The elder of this gathering was a guy who was a faculty member at Alderson when most of us were going through. We’ll call him Socrates. His daughter graduated with me in 1958. He is perhaps one of the most intransigent men I’ve ever known. He remains so. He takes the Socratic approach to almost any subject and simply asks questions one after the other until he gets you to answer one the way he wants you to and slides back in his chair as though he’s won the argument hands down. But he is a gentleman in every sense of the word.

The youngest member of the group is the son of the late football coach who coached us all and whose positive impact on all of us defies adequate description. His mother was for many years the warden of the Federal Prison for Women in Alderson. He did his stint in the military, was in Viet Nam, served in the Peace Corps and finally retired from West Virginia state government after working under six (6) different governors, each one the best to ever set in the big seat of the Mountaineer state.

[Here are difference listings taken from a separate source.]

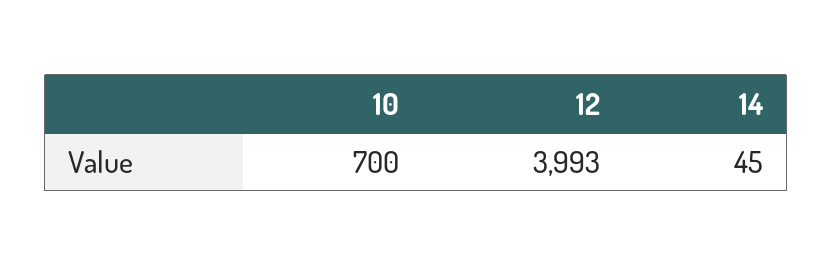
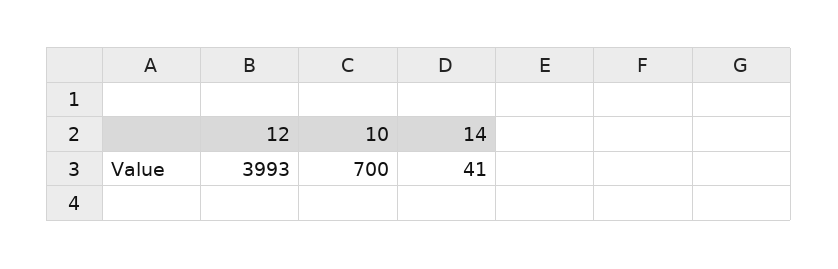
  {
    "10": 700,
    "12": 3993,
-   "14": 45
+   "14": 41
  }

Believe it or not, he tends to embrace conservative ideas. Or he may be just trying to fool us all, given his long history in West Virginia politics. He, too, has written a book called “Where the Rhododendrons Grow” which is a compilation of anecdotes about his life and the people with whom he has rubbed elbows and who, he says, “helped shape him as well as kept him working…”

Finally, we had the Judge in attendance. He was a year or two ahead of me in high school. After a stint in the military, he worked as a West Virginia state trooper. He went to law school and then became a West Virginia Circuit Court Judge, the equivalent of what we in Georgia call Superior Court Judges. With confidence only the black robe can give a man, he readily admits that he is a Democrat, voted for Barack Obama, declares he would vote for him again and smartly defends national healthcare for “all Americans,” claiming that the typical conservative ignores the fact that we already depend greatly on the government in our lives, not the least of which is Medicare.

So there you have it, on the surface a group of motleys but bound and bonded by their common experiences enjoyed in the company of one another in Alderson, West Virginia and still very much drawn back to the home place of their youth. The interesting thing is that they pretty well represent the American electorate, polar opposites in many respects on politics and in their belief on what role the government should play in people’s lives. Their views mirror those we hear in South Georgia. The arguments are the same. The barbs and epitaphs they hurl at one another sound the same, except it’s done there with the certain knowledge that nothing said or believed will undermine their common bonds of friendship.

If only the nation could learn to disagree so amicably!